Since I spend a lot of time at home, I have tried to brighten up various parts of the house with fun objects. These cups are by ceramic artist Shirley Bhatnagar who is a graduate of the National Institute of Design, Ahmedabad. She is known for her quirky work, often giving human attributes to everyday objects such as a bowls, plates and cups. Arranged in a line, together these cups behave like a string of kitchen buddies keeping a watch on the all activities in the house.

I normally wrap up my work day at home around 6 pm and set the bar for friends who drop by for drinks in the evenings. A large tray made by Sikki grass artisans in Uttar Pradesh becomes a great base for bottles and glasses. I love collecting liqueurs through my travels abroad, like the slim ones seen here from Alsace in France. The glasses with frosted designs are from Chor Bazaar in Mumbai and the pineapple-brass ice box is a present from the online store, The Label Life. The Sikki grass tray was made as part of a craft revival project by the Asian Heritage Foundation. Traditionally, it is used to make idols of gods and goddesses.
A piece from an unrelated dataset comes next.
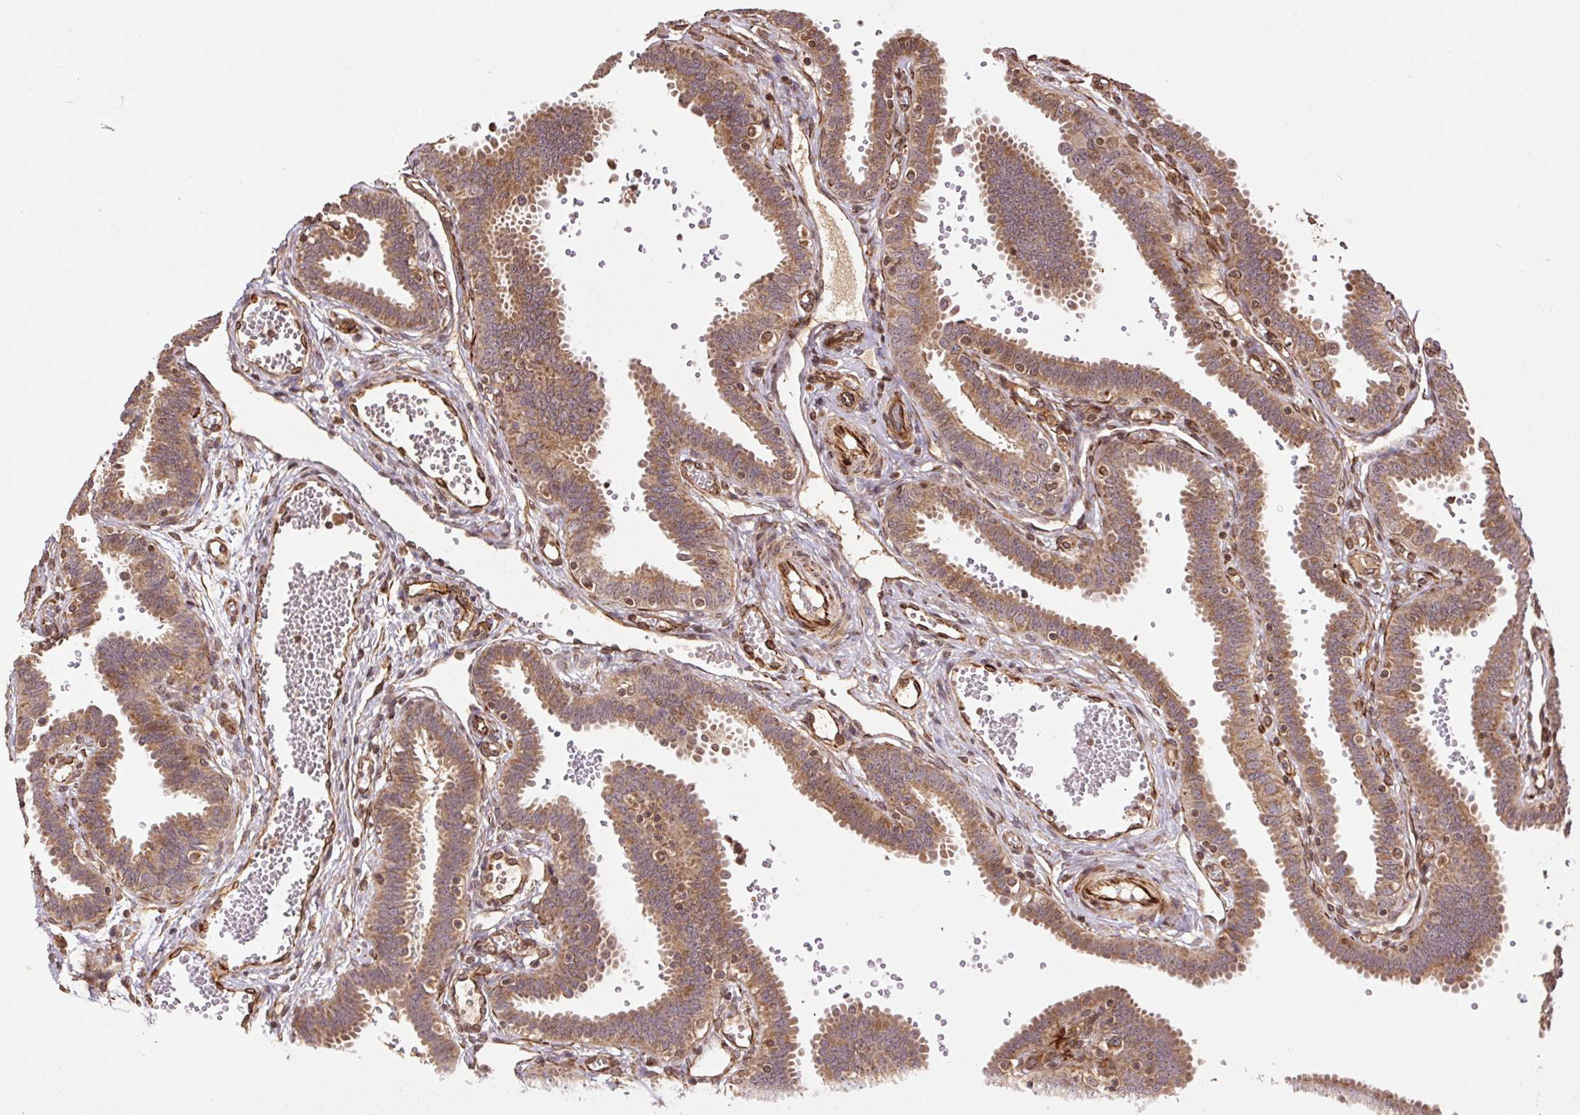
{"staining": {"intensity": "moderate", "quantity": ">75%", "location": "cytoplasmic/membranous"}, "tissue": "fallopian tube", "cell_type": "Glandular cells", "image_type": "normal", "snomed": [{"axis": "morphology", "description": "Normal tissue, NOS"}, {"axis": "topography", "description": "Fallopian tube"}], "caption": "IHC staining of normal fallopian tube, which exhibits medium levels of moderate cytoplasmic/membranous staining in about >75% of glandular cells indicating moderate cytoplasmic/membranous protein staining. The staining was performed using DAB (brown) for protein detection and nuclei were counterstained in hematoxylin (blue).", "gene": "SPRED2", "patient": {"sex": "female", "age": 37}}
The use of fresh leaves and flowers picked up from the garden continues in the bedroom. The marble trays are hand carved, and were picked up in Bengaluru. The whites shades of the shells have a calming effect, and being on my bed side are a great sight to sleep and wake up to.

To simulate the visual effect of green grass, this cotton durrie is placed under my desk and forms a perennial source of comfort. It is hand-woven in Uttar Pradesh and was bought at a Crafts Fair in Delhi.